**Work instructions:**
Pick out each line in the items below that contains the string "localhost", and copy every such line in full.

+ + + + +

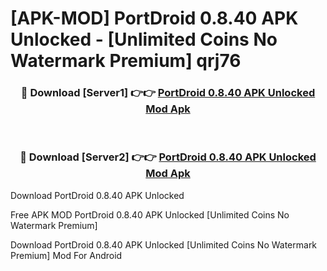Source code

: # [APK-MOD] PortDroid 0.8.40 APK Unlocked - [Unlimited Coins No Watermark Premium] qrj76



<div align="center">
<h3>🔴 Download [Server1] 👉👉 <a href="https://momento.my/?title=PortDroid_0.8.40_APK_Unlocked">PortDroid 0.8.40 APK Unlocked Mod Apk</a></h3><br>

<h3>🔴 Download [Server2] 👉👉 <a href="https://momento.my/?title=PortDroid_0.8.40_APK_Unlocked">PortDroid 0.8.40 APK Unlocked Mod Apk</a></h3>
</div>



Download PortDroid 0.8.40 APK Unlocked 

Free APK MOD PortDroid 0.8.40 APK Unlocked [Unlimited Coins No Watermark Premium]

Download PortDroid 0.8.40 APK Unlocked [Unlimited Coins No Watermark Premium] Mod For Android
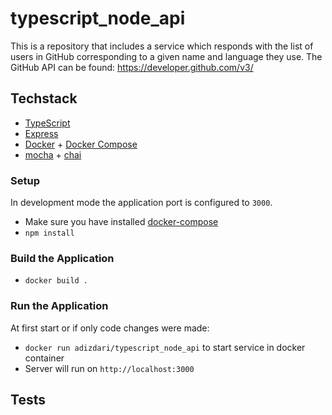 # typescript_node_api
This is a repository that includes a service which responds with the list of users in GitHub corresponding to a given name and language they use. The GitHub API can be found: https://developer.github.com/v3/

## Techstack

* [TypeScript](http://www.typescriptlang.org/)
* [Express](https://expressjs.com)
* [Docker](https://www.docker.com/) + [Docker Compose](https://docs.docker.com/compose/)
* [mocha](https://mochajs.org/) + [chai](http://chaijs.com/)

### Setup

In development mode the application port is configured to `3000`. 

* Make sure you have installed [docker-compose](https://docs.docker.com/compose/install/)
* `npm install`

### Build the Application
* `docker build .`

### Run the Application

At first start or if only code changes were made:

* `docker run adizdari/typescript_node_api` to start service in docker container
* Server will run on `http://localhost:3000`

## Tests
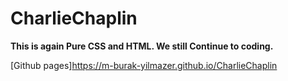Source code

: # CharlieChaplin
**This is again Pure CSS and HTML. We still Continue to coding.** 


[Github pages]<https://m-burak-yilmazer.github.io/CharlieChaplin>
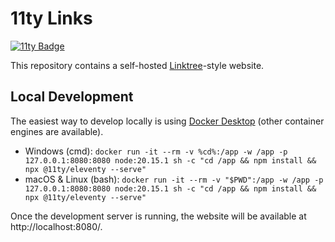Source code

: # 11ty Links

[![11ty Badge](https://img.shields.io/badge/Eleventy-222?logo=eleventy&logoColor=fff&style=flat)](https://www.11ty.dev/)

This repository contains a self-hosted [Linktree](https://linktr.ee/)-style website.

## Local Development

The easiest way to develop locally is using [Docker Desktop](https://www.docker.com/products/docker-desktop/) (other container engines are available).

- Windows (cmd): `docker run -it --rm -v %cd%:/app -w /app -p 127.0.0.1:8080:8080 node:20.15.1 sh -c "cd /app && npm install && npx @11ty/eleventy --serve"`
- macOS & Linux (bash): `docker run -it --rm -v "$PWD":/app -w /app -p 127.0.0.1:8080:8080 node:20.15.1 sh -c "cd /app && npm install && npx @11ty/eleventy --serve"`

Once the development server is running, the website will be available at http://localhost:8080/.
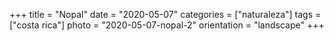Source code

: +++
title = "Nopal"
date = "2020-05-07"
categories = ["naturaleza"]
tags = ["costa rica"]
photo = "2020-05-07-nopal-2"
orientation = "landscape"
+++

+ + + + +

**Response:**
* Server will run on `http://localhost:3000`
Once the development server is running, the website will be available at http://localhost:8080/.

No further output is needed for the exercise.